Press release - 12 July, 2002
The United Kingdom is practising hypocrisy on a grand scale under the Kytoto Protocol.
Dirty coal fired power is still being exported from the United Kingdom
The United Kingdom, the supposed world leader in reducing
climate-changing greenhouse gases, is exporting so much dirty
energy technology to developing countries that it would cancel out
half its emission reductions under the Kyoto Protocol.
A report launched by Greenpeace today has found that since 1997
the United Kindgom's UK's Export Credit Guarantee Department (ECGD)

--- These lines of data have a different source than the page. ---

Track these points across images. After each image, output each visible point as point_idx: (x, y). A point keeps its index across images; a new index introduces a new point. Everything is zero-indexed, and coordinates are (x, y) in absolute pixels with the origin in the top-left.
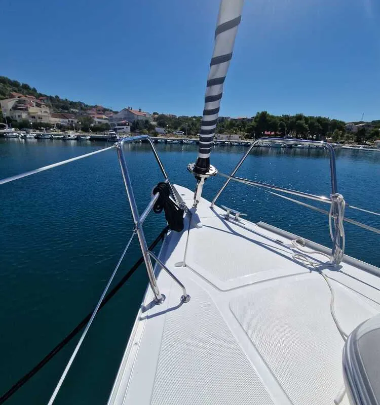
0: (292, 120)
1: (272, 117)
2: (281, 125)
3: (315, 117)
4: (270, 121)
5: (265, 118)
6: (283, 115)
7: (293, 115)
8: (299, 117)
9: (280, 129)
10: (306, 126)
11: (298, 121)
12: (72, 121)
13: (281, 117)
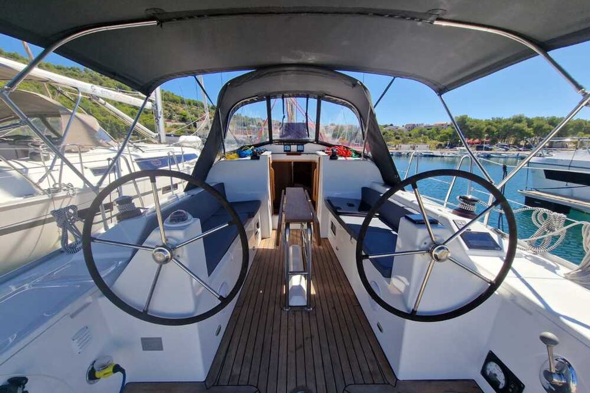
0: (506, 124)
1: (476, 121)
2: (488, 131)
3: (546, 117)
4: (472, 126)
5: (465, 122)
6: (493, 118)
7: (508, 117)
8: (519, 120)
9: (486, 135)
10: (529, 129)
11: (517, 125)
12: (250, 137)
13: (489, 120)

has funded coal-fired power stations in developing countries that
total 13.3 million tonnes of carbon emissions each year. At the
same time the UK Prime Minister Tony Blair promised to reduce the
UK's emissions by 26.5 million tonnes of carbon. Meanwhile the UK's
export credit agency has not funded a single renewable energy
project.
"This is typical of the hypocrisy of rich Northern countries
that boast about doing the right thing for the environment," said
Red Constantino, of Greenpeace South East Asia. "They keep the
clean technology for their own use, but they still want to make
money out of dumping their dirty, old-fashioned power plants on the
South. Just because there is a growing demand for energy in
developing countries it doesn't mean they should have to accept
dangerous, out-dated polluting power."
While the UK continues to fund the export of dirty coal
technologies to poorer nations, the last coal-powered station to be
built in the UK was constructed in 1972.
The UK's export credit body has funded coal-fired power stations
in the Philippines, Thailand, Malaysia, India, China, Zimbabwe,
Turkey, South Africa and Indonesia. The report Exporting Pollution:
Double Standards in UK Energy Exports examines in detail two in
Thailand and the Philippines.
In one case, highlighted in the report, local communities in the
Prachuab Khiri Khan region of Thailand are waging a battle to
defeat the proposed construction of a coal power plant in an area
of outstanding beauty. The local groups want renewable energy
solutions, but a British company has already approached the ECGD in
the hope of securing support for the coal-burning plant.
The report is part of Greenpeace's Countdown to Johannesburg,
which will involve activities across the globe. Greenpeace is
campaigning for governments to take the lead in global
sustainability, and stop abdicating their responsibilities to
corporations for protection of the planet.